Посол (Саранина) - страница 30

Рисунки — это только мечта. Мысль, понятная всем: лев — сила, бегущий узор — бесконечность. Мечта, ставшая видимой. Ставшая вещью, как эта ручка ковша. Субетай замер. А ведь это как раз…

— Ну, что? — спросил вошедший Алтан. — Хороши? Ух, как льет!

Субетай рассеянно кивнул. Он что-то упустил, важное, что надо было обязательно продумать.

Чильгир? Что он для меня, кроме звука… Но это и я, я сам. Узнать его я никогда не смогу. Остается только мечтать. Только прислушиваться к языку линий, цвета, материала — ко всему, что тоже было лишь чьей-то мыслью. В линиях амулета Чильгира должно остаться, отпечататься что-то его. Близкое ему. Этот зверь уже много веков связан с его родом.
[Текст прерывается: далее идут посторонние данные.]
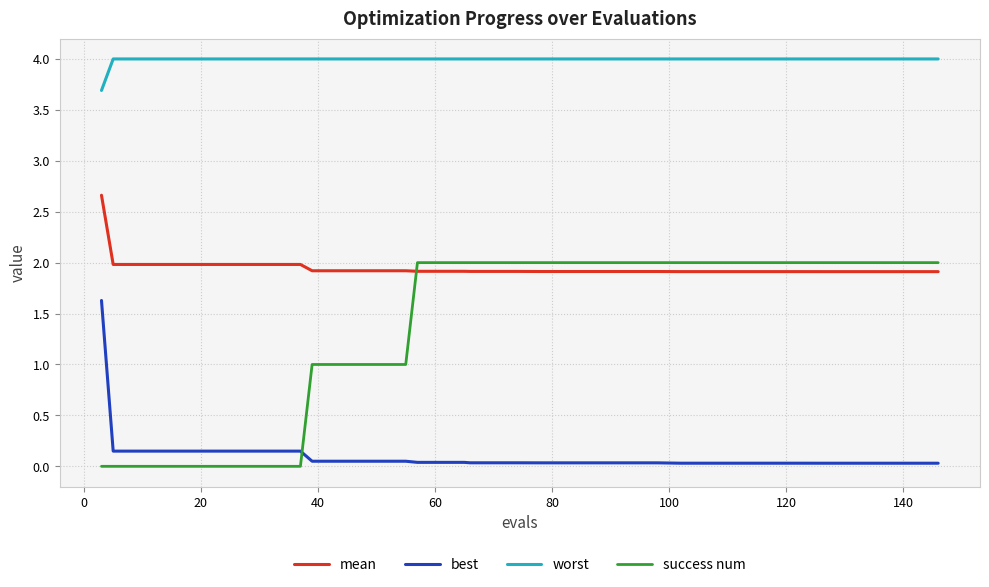

What is the maximum value for mean?

2.7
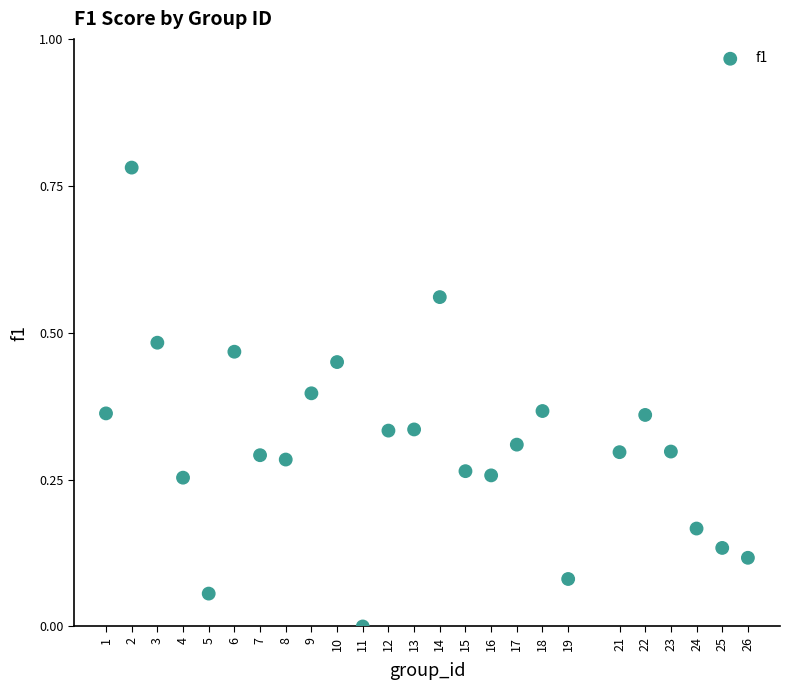

What is the range of X values (max minus min)?

25.0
Утром солнце высушило землю. Монголы отправились в обратный путь.

В дороге Субетай опять задумался о матери. Как он встретится с ней? В последнее время, еще до поездки, Субетаю стало тяжело ее видеть. Он как-то съеживался, подбирался, когда она заговаривала с ним. Он старался быть с ней как можно меньше.

«Вернуться домой, — подумал Субетай. — Куда я еду, в какой дом? Я — меркит, моих родных монголы вырезали. Моя мать — унгиратка. Во мне нет ни капли монгольской крови. — Он оглянулся. — Я… должен ненавидеть этих людей. Они оставили меня без отца».

Все, что там, на родине, уже как будто не принадлежало ему, стало чужим. Степи, которые Субетай привык считать родными, тяготили его.

И он не мог понять, как мать прожила всю жизнь с человеком, который предал ее. Передал ее опасности, неизвестности, ужасу ожидания, жестокости победителя… Как это, как же это…

Значит, мать осталась с отцом ради сытой жизни? Он же стал Чингис-ханом. Субетаю казалось, что она умерла бы от горя, если бы по-настоящему любила Чильгира.

Когда монголы вновь проезжали мимо воющих скал, Субетай решился и все-таки заговорил об этом с шаманом. Шаман немного отстал, рядом никого не было.

— Зачем она все это придумала? — Субетай не мог простить матери, что так мучился все это время. — Любви не бывает.

— Что?

— Нельзя пережить смерть того, кого любишь, — Субетай задыхался и с трудом подбирал слова. — И потом жить счастливо с тем, кто его убил. Почему она не умерла тогда?

- У нее был ты, — ответил шаман. — Она должна была жить. Надо жить — и живешь. Холодно — надеваешь теплую шапку. Хочешь пить — пьешь. Нет воды — терпишь. Все просто.

И что это значит — нет любви? Подумай — юрту разве можно поставить без любви? Если не любить, разве можно подобрать жерди, плетеные стены, разве можно ровно положить войлок слой за слоем, чтобы он лежал так, чтобы не дуло? Если не любить тех, кто живет в этой юрте.